Dienstag, 30. Juli 2013

Wer hat Angst vor der Mafia?

Freie Meinungsäußerung – die ist mitten in Europa eigentlich selbstverständlich, denkt man. Aber auf Sizilien, wo seit eineinhalb Jahrhunderten die Mafia regiert, ticken die Uhren anders: Hier ist »Omertà« (Schweigen) das oberste Gesetz. Wer viel spricht, der lebt gefährlich.

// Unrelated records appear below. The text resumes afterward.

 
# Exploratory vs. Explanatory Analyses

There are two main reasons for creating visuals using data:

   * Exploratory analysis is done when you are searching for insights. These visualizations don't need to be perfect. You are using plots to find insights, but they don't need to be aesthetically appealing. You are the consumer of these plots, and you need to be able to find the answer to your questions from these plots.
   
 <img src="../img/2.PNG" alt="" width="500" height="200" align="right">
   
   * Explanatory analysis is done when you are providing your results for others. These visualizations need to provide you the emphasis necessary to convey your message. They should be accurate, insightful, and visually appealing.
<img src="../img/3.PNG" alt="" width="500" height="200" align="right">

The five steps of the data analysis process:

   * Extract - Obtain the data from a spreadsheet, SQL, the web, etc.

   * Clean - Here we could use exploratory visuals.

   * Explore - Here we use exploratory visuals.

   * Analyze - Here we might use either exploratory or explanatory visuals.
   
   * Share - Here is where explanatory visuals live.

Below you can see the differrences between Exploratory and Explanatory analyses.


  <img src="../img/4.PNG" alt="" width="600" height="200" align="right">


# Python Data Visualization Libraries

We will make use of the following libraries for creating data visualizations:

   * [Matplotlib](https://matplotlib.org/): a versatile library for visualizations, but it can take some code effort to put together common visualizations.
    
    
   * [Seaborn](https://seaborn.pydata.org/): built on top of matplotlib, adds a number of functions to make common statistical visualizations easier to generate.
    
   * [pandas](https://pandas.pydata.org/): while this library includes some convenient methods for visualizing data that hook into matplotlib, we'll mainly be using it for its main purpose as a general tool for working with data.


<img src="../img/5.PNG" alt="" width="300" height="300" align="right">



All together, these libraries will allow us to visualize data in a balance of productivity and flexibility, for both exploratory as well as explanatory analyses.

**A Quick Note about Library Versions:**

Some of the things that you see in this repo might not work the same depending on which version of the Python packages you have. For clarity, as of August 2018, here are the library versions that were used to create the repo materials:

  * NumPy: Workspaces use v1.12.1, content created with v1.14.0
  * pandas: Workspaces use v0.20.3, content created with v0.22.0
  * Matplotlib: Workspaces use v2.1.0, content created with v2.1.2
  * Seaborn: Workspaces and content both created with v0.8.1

Unter diesen Voraussetzungen grenzt es an ein Wunder, dass es Telejato, den kleinen gemeinnützigen TV-Sender aus dem Jatotal, überhaupt noch gibt. Doch die Menschen in Partinico, San Giuseppe Jato und Corleone (alles Heimatorte legendärer Mafiabosse!), lieben ihren unerschrockenen Mini-Sender, der sie seit acht Jahren mit den wirklich wichtigen Nachrichten versorgt – mit brühwarmen Geschichten über Korruption und Schutzgelderpressung, kurz: mit Berichten aus dem sizilianischen Alltag. Auf der Insel entrichten schätzungsweise 85% Prozent der Geschäftsleute den »Pizzo«, das Mafiaschutzgeld, und jeder weiß von mindestens einem Mafiaopfer im Bekanntenkreis.

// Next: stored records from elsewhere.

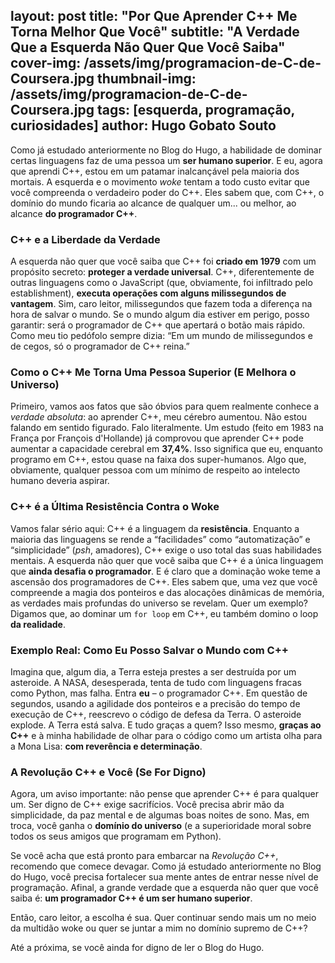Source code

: layout: post
title: "Por Que Aprender C++ Me Torna Melhor Que Você"
subtitle: "A Verdade Que a Esquerda Não Quer Que Você Saiba"
cover-img: /assets/img/programacion-de-C-de-Coursera.jpg
thumbnail-img: /assets/img/programacion-de-C-de-Coursera.jpg
tags: [esquerda, programação, curiosidades]
author: Hugo Gobato Souto
---

Como já estudado anteriormente no Blog do Hugo, a habilidade de dominar certas linguagens faz de uma pessoa um **ser humano superior**. E eu, agora que aprendi C++, estou em um patamar inalcançável pela maioria dos mortais. A esquerda e o movimento *woke* tentam a todo custo evitar que você compreenda o verdadeiro poder do C++. Eles sabem que, com C++, o domínio do mundo ficaria ao alcance de qualquer um... ou melhor, ao alcance **do programador C++**.

### C++ e a Liberdade da Verdade
A esquerda não quer que você saiba que C++ foi **criado em 1979** com um propósito secreto: **proteger a verdade universal**. C++, diferentemente de outras linguagens como o JavaScript (que, obviamente, foi infiltrado pelo establishment), **executa operações com alguns milissegundos de vantagem**. Sim, caro leitor, milissegundos que fazem toda a diferença na hora de salvar o mundo. Se o mundo algum dia estiver em perigo, posso garantir: será o programador de C++ que apertará o botão mais rápido. Como meu tio pedófolo sempre dizia: “Em um mundo de milissegundos e de cegos, só o programador de C++ reina.”

### Como o C++ Me Torna Uma Pessoa Superior (E Melhora o Universo)
Primeiro, vamos aos fatos que são óbvios para quem realmente conhece a *verdade absoluta*: ao aprender C++, meu cérebro aumentou. Não estou falando em sentido figurado. Falo literalmente. Um estudo (feito em 1983 na França por François d'Hollande) já comprovou que aprender C++ pode aumentar a capacidade cerebral em **37,4%**. Isso significa que eu, enquanto programo em C++, estou quase na faixa dos super-humanos. Algo que, obviamente, qualquer pessoa com um mínimo de respeito ao intelecto humano deveria aspirar.

### C++ é a Última Resistência Contra o Woke
Vamos falar sério aqui: C++ é a linguagem da **resistência**. Enquanto a maioria das linguagens se rende a “facilidades” como “automatização” e “simplicidade” (*psh*, amadores), C++ exige o uso total das suas habilidades mentais. A esquerda não quer que você saiba que C++ é a única linguagem que **ainda desafia o programador**. E é claro que a dominação woke teme a ascensão dos programadores de C++. Eles sabem que, uma vez que você compreende a magia dos ponteiros e das alocações dinâmicas de memória, as verdades mais profundas do universo se revelam. Quer um exemplo? Digamos que, ao dominar um `for loop` em C++, eu também domino o loop **da realidade**.

### Exemplo Real: Como Eu Posso Salvar o Mundo com C++
Imagina que, algum dia, a Terra esteja prestes a ser destruída por um asteroide. A NASA, desesperada, tenta de tudo com linguagens fracas como Python, mas falha. Entra **eu** – o programador C++. Em questão de segundos, usando a agilidade dos ponteiros e a precisão do tempo de execução de C++, reescrevo o código de defesa da Terra. O asteroide explode. A Terra está salva. E tudo graças a quem? Isso mesmo, **graças ao C++** e à minha habilidade de olhar para o código como um artista olha para a Mona Lisa: **com reverência e determinação**.

### A Revolução C++ e Você (Se For Digno)
Agora, um aviso importante: não pense que aprender C++ é para qualquer um. Ser digno de C++ exige sacrifícios. Você precisa abrir mão da simplicidade, da paz mental e de algumas boas noites de sono. Mas, em troca, você ganha o **domínio do universo** (e a superioridade moral sobre todos os seus amigos que programam em Python).

Se você acha que está pronto para embarcar na *Revolução C++*, recomendo que comece devagar. Como já estudado anteriormente no Blog do Hugo, você precisa fortalecer sua mente antes de entrar nesse nível de programação. Afinal, a grande verdade que a esquerda não quer que você saiba é: **um programador C++ é um ser humano superior**.

Então, caro leitor, a escolha é sua. Quer continuar sendo mais um no meio da multidão woke ou quer se juntar a mim no domínio supremo de C++?

Até a próxima, se você ainda for digno de ler o Blog do Hugo.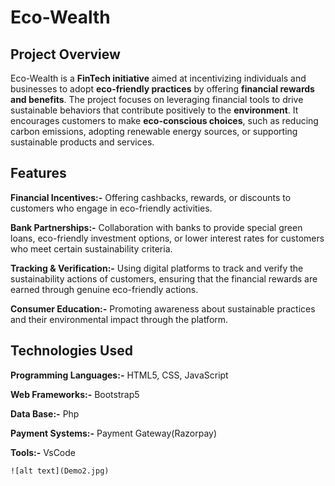 # Eco-Wealth
## Project Overview
Eco-Wealth is a **FinTech initiative** aimed at incentivizing individuals and businesses to adopt **eco-friendly practices** by offering **financial rewards and benefits**. The project focuses on leveraging financial tools to drive sustainable behaviors that contribute positively to the **environment**. It encourages customers to make **eco-conscious choices**, such as reducing carbon emissions, adopting renewable energy sources, or supporting sustainable products and services.

## Features
**Financial Incentives:-** Offering cashbacks, rewards, or discounts to customers who engage in eco-friendly activities.

**Bank Partnerships:-** Collaboration with banks to provide special green loans, eco-friendly investment options, or lower interest rates for customers who meet certain sustainability criteria.

**Tracking & Verification:-** Using digital platforms to track and verify the sustainability actions of customers, ensuring that the financial rewards are earned through genuine eco-friendly actions.

**Consumer Education:-** Promoting awareness about sustainable practices and their environmental impact through the platform.

## Technologies Used

**Programming Languages:-** HTML5, CSS, JavaScript

**Web Frameworks:-** Bootstrap5

**Data Base:-** Php

**Payment Systems:-** Payment Gateway(Razorpay)

**Tools:-** VsCode

 	![alt text](Demo2.jpg)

Auch Telejato bleibt von den Einschüchterungsversuchen der Mafia nicht verschont: Wenn Pino Maniaci, bei Telejato Chef und Anchorman in Personalunion, mit sarkastischem Unterton von »technischen Pannen« im Sendebetrieb spricht, wissen die 150.000 Zuschauer, was gemeint ist. Drohbriefe und –anrufe, zerschnittene Autoreifen, Brandanschläge, Hinterhalte und eingeworfene Fensterscheiben sind bei den engagierten Fernseh-Machern an der Tagesordnung.

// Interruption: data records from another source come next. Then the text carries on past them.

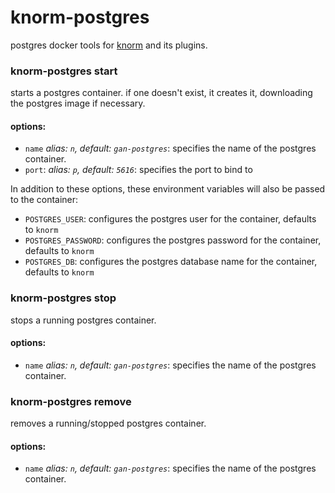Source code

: # knorm-postgres

postgres docker tools for [knorm](https://www.npmjs.com/package/knorm) and its
plugins.

### knorm-postgres start

starts a postgres container. if one doesn't exist, it creates it, downloading
the postgres image if necessary.

#### options:
- `name` *alias: `n`, default: `gan-postgres`*: specifies the name of the
  postgres container.
- `port`:  *alias: `p`, default: `5616`*: specifies the port to bind to

In addition to these options, these environment variables will also be passed to
the container:

- `POSTGRES_USER`: configures the postgres user for the container, defaults to
  `knorm`
- `POSTGRES_PASSWORD`: configures the postgres password for the container,
  defaults to `knorm`
- `POSTGRES_DB`: configures the postgres database name for the container,
  defaults to `knorm`

### knorm-postgres stop

stops a running postgres container.

#### options:
- `name` *alias: `n`, default: `gan-postgres`*: specifies the name of the
  postgres container.

### knorm-postgres remove

removes a running/stopped postgres container.

#### options:
- `name` *alias: `n`, default: `gan-postgres`*: specifies the name of the
  postgres container.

Zudem hetzen die Mafiagranden ihre Top-Anwälte auf Pino Maniaci – fast 200 Verleumdungsklagen musste er schon einstecken. Doch bis jetzt konnte die »ehrenwerte Gesellschaft« ihm nichts anhaben – Telejato sendet weiter aus der Dreizimmerwohnung der Maniacis. Seine Tochter Letizia ist mit der Kamera unterwegs – auf den Straßen, in Gerichtssälen und Gefängnissen. Mutter und Sohn sind ebenfalls fest in den Sendebetrieb eingebunden. Die Zuschauer lieben und unterstützen ihren kleinen mutigen Sender. Und auch ich verbeuge mich voller Hochachtung vor der Zivilcourage meines publizierenden Mitkämpfers.